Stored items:
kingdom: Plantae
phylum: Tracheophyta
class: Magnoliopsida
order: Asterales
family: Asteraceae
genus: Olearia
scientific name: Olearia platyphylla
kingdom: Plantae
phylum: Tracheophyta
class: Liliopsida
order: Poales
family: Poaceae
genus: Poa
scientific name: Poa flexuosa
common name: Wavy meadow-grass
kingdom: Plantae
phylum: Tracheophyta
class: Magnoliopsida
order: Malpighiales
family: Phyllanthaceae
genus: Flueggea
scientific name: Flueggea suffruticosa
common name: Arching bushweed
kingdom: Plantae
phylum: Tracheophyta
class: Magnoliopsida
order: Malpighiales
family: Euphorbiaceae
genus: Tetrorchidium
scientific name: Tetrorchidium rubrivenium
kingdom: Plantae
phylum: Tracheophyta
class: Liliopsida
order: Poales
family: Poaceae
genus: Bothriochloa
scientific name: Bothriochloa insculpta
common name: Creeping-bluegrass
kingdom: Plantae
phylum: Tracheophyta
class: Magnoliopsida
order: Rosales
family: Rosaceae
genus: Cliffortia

# [EXERCISE OBJECTIVE]
Write out the lines for every one of the stored items above as a JSON list of strings, with each line as its own string and no blank lines.

# [RESPONSE]
[
  "kingdom: Plantae",
  "phylum: Tracheophyta",
  "class: Magnoliopsida",
  "order: Asterales",
  "family: Asteraceae",
  "genus: Olearia",
  "scientific name: Olearia platyphylla",
  "kingdom: Plantae",
  "phylum: Tracheophyta",
  "class: Liliopsida",
  "order: Poales",
  "family: Poaceae",
  "genus: Poa",
  "scientific name: Poa flexuosa",
  "common name: Wavy meadow-grass",
  "kingdom: Plantae",
  "phylum: Tracheophyta",
  "class: Magnoliopsida",
  "order: Malpighiales",
  "family: Phyllanthaceae",
  "genus: Flueggea",
  "scientific name: Flueggea suffruticosa",
  "common name: Arching bushweed",
  "kingdom: Plantae",
  "phylum: Tracheophyta",
  "class: Magnoliopsida",
  "order: Malpighiales",
  "family: Euphorbiaceae",
  "genus: Tetrorchidium",
  "scientific name: Tetrorchidium rubrivenium",
  "kingdom: Plantae",
  "phylum: Tracheophyta",
  "class: Liliopsida",
  "order: Poales",
  "family: Poaceae",
  "genus: Bothriochloa",
  "scientific name: Bothriochloa insculpta",
  "common name: Creeping-bluegrass",
  "kingdom: Plantae",
  "phylum: Tracheophyta",
  "class: Magnoliopsida",
  "order: Rosales",
  "family: Rosaceae",
  "genus: Cliffortia"
]